WHAT YOU WILL DO:
The whole listing below is to be copied exactly, with every picture left out.

SUPPLIED MATERIAL:

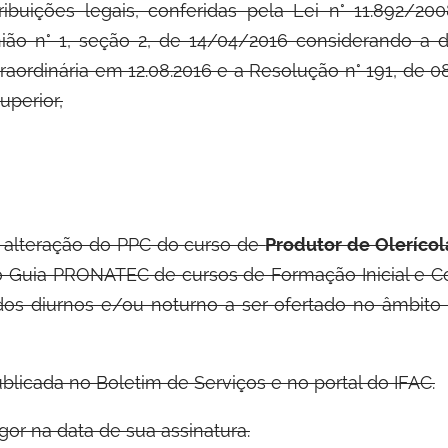
ibuições legais, conferidas pela Lei n° 11.892/200
União n° 1, seção 2, de 14/04/2016 considerando a 
traordinária em 12.08.2016 e a Resolução n° 191, de 
perior,
 alteração do PPC do curso de
Produtor de Olerícol
o Guia PRONATEC de cursos de Formação Inicial e Co
dos diurnos e/ou noturno a ser ofertado no âmbito
blicada no Boletim de Serviços e no portal do IFAC.
gor na data de sua assinatura.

YOUR RESPONSE:
ibuições legais, conferidas pela Lei n° 11.892/200
União n° 1, seção 2, de 14/04/2016 considerando a 
traordinária em 12.08.2016 e a Resolução n° 191, de 
perior,
 alteração do PPC do curso de
Produtor de Olerícol
o Guia PRONATEC de cursos de Formação Inicial e Co
dos diurnos e/ou noturno a ser ofertado no âmbito
blicada no Boletim de Serviços e no portal do IFAC.
gor na data de sua assinatura.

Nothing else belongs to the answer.